Cedric's humor at the concept of his brother being emotionally involved with another person infantilizes Derek. His twin brother is not just disabled, he is something to care for and care about but not consider. Rochon has established Derek as NFL obsessed.
And his brother’s love for football had no bounds. When he’d been drafted into the NFL, Cedric knew he was playing for both of them.Rochon, Farrah (2013-12-01). I'll Catch You (Kimani Romance) (p. 31). Kimani Press. Kindle Edition.

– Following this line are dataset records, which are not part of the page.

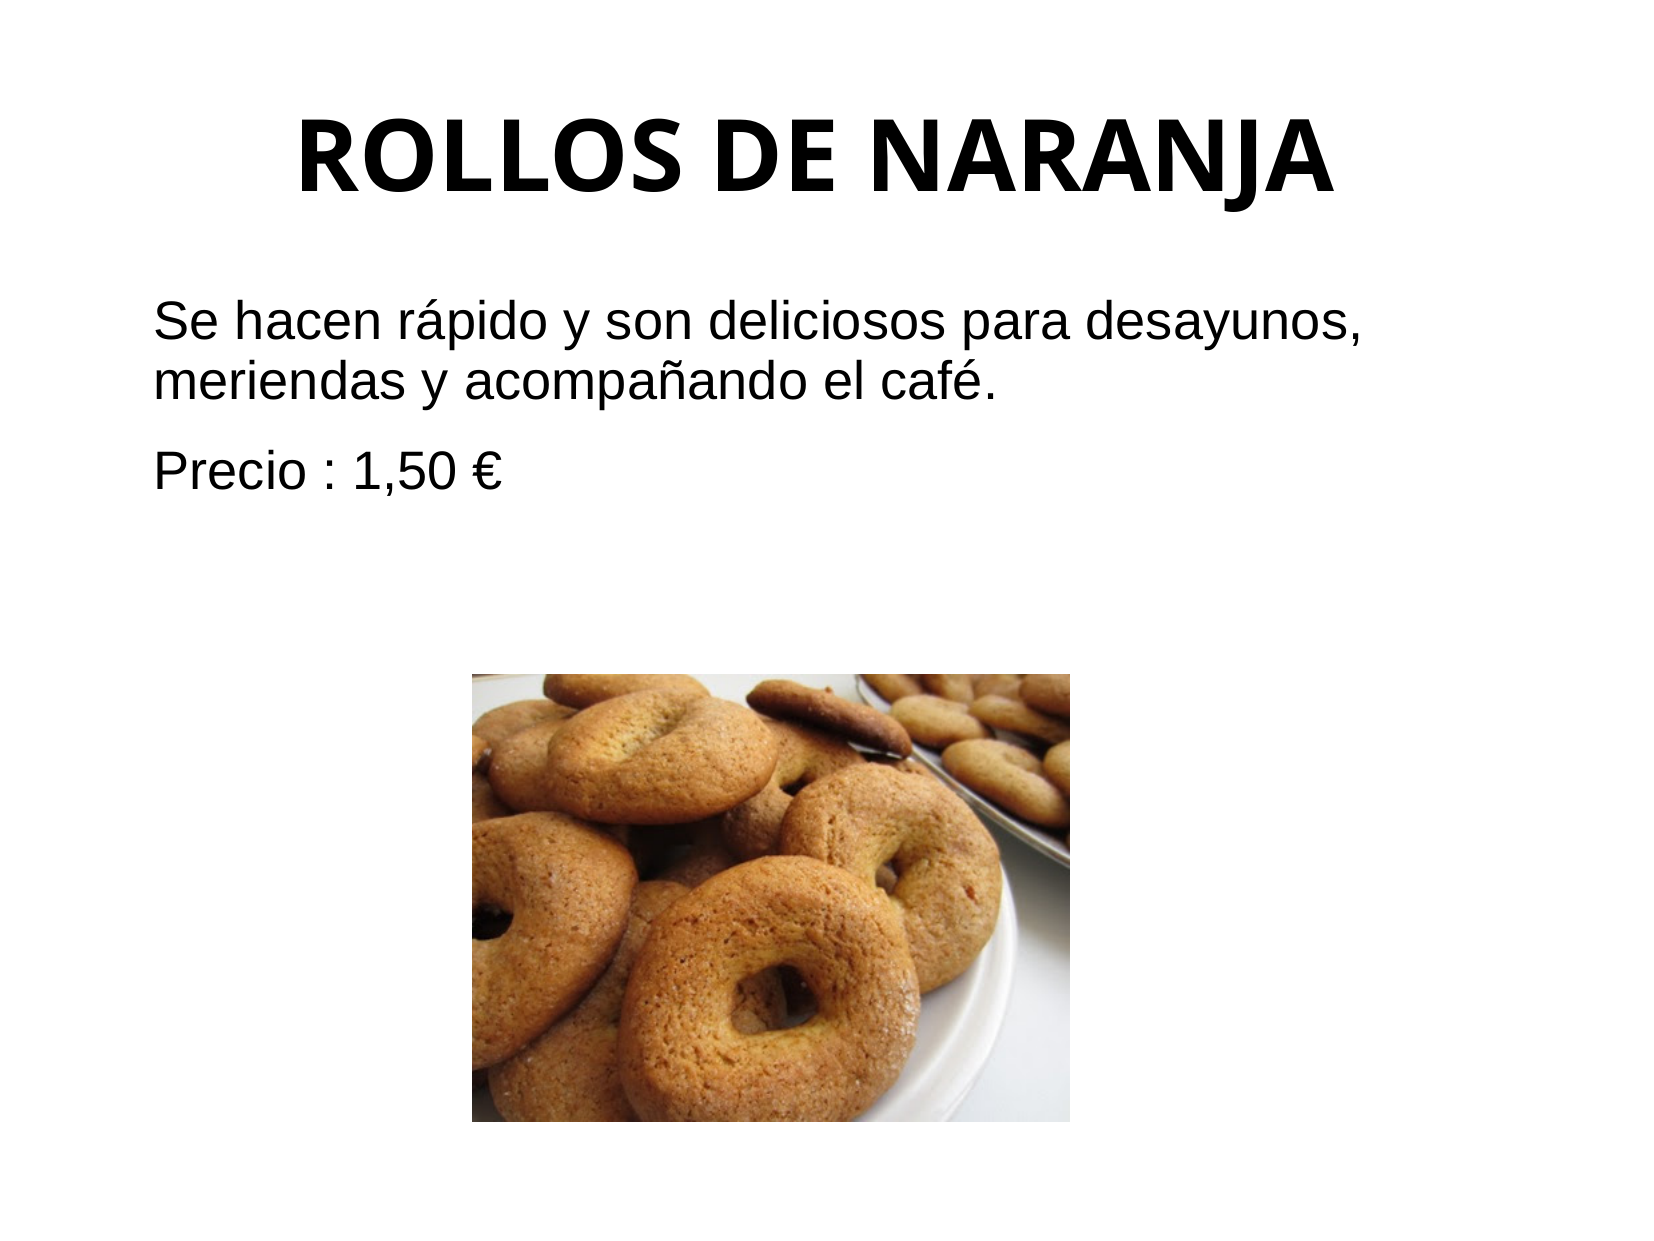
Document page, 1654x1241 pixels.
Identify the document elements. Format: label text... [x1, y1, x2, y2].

title ROLLOS DE NARANJA [82, 49, 1571, 257]
list Se hacen rápido y son deliciosos para desayunos, meriendas y acompañando el café. Precio : 1,50 € [82, 290, 1571, 1010]
picture [472, 674, 1070, 1122]
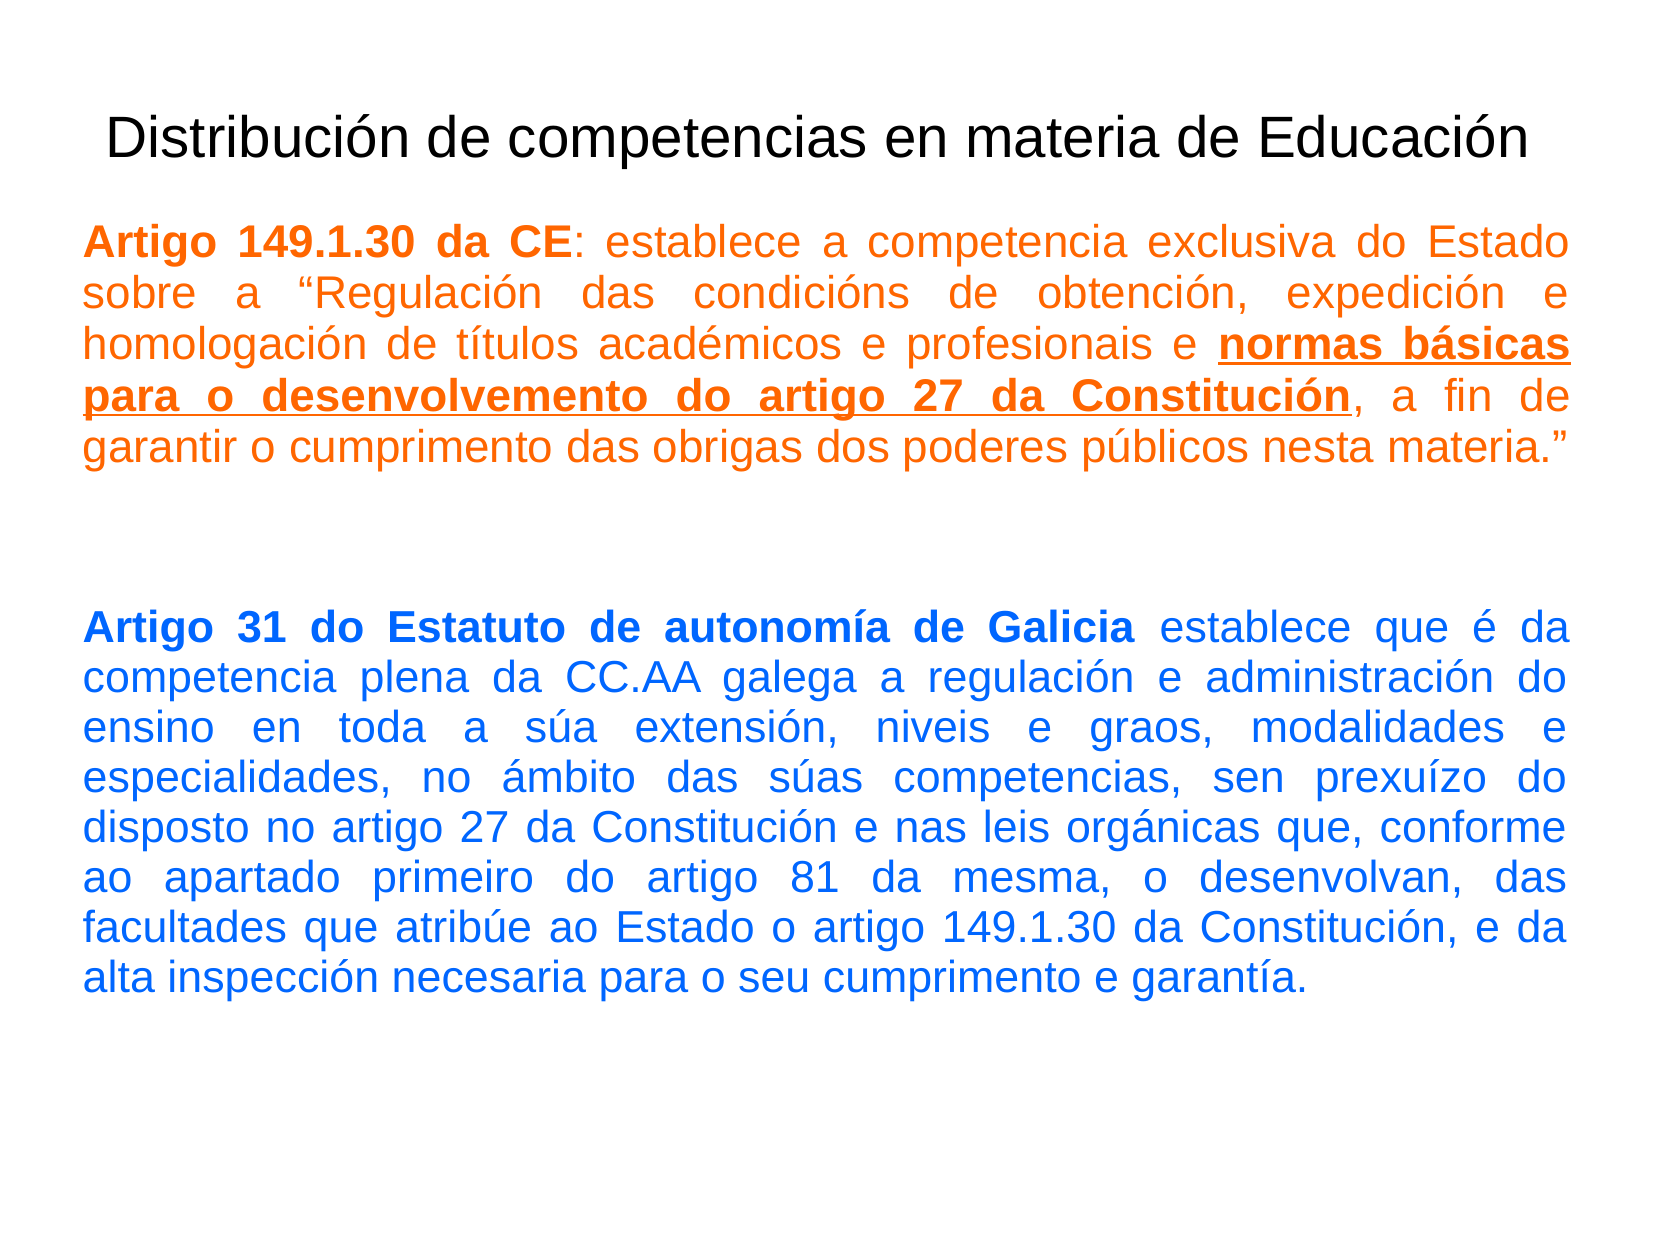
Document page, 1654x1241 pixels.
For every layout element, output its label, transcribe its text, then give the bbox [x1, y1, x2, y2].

title Distribución de competencias en materia de Educación [82, 59, 1571, 215]
list Artigo 149.1.30 da CE: establece a competencia exclusiva do Estado sobre a “Regulación das condicións de obtención, expedición e homologación de títulos académicos e profesionais e normas básicas para o desenvolvemento do artigo 27 da Constitución, a fin de garantir o cumprimento das obrigas dos poderes públicos nesta materia.” [82, 215, 1571, 602]
list Artigo 31 do Estatuto de autonomía de Galicia establece que é da competencia plena da CC.AA galega a regulación e administración do ensino en toda a súa extensión, niveis e graos, modalidades e especialidades, no ámbito das súas competencias, sen prexuízo do disposto no artigo 27 da Constitución e nas leis orgánicas que, conforme ao apartado primeiro do artigo 81 da mesma, o desenvolvan, das facultades que atribúe ao Estado o artigo 149.1.30 da Constitución, e da alta inspección necesaria para o seu cumprimento e garantía. [82, 602, 1571, 1009]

The care center says watching Cedric play is the highlight of Derek's life. Why has Derek never experienced the game in person? If Derek is the most important person in Cedric's life, why is he hidden from Cedric's friends? Payton is touched when Cedric reveals his secret to her, that he has a twin, that the twin is disabled, that Cedric's NFL career is to fund his care. What is Derek if not a burden in this scenario? Payton never calls out Cedric for treating Derek as less than a fully present person in his life. She, like Cedric, sees only Cedric's guilt and love. Derek is there to make Cedric a hero, not to be his brother. Derek doesn't counsel Cedric, nor does Cedric share his concerns with Derek. I wanted to give I'll Catch You a perfect grade, but it's treatment of disability held me back.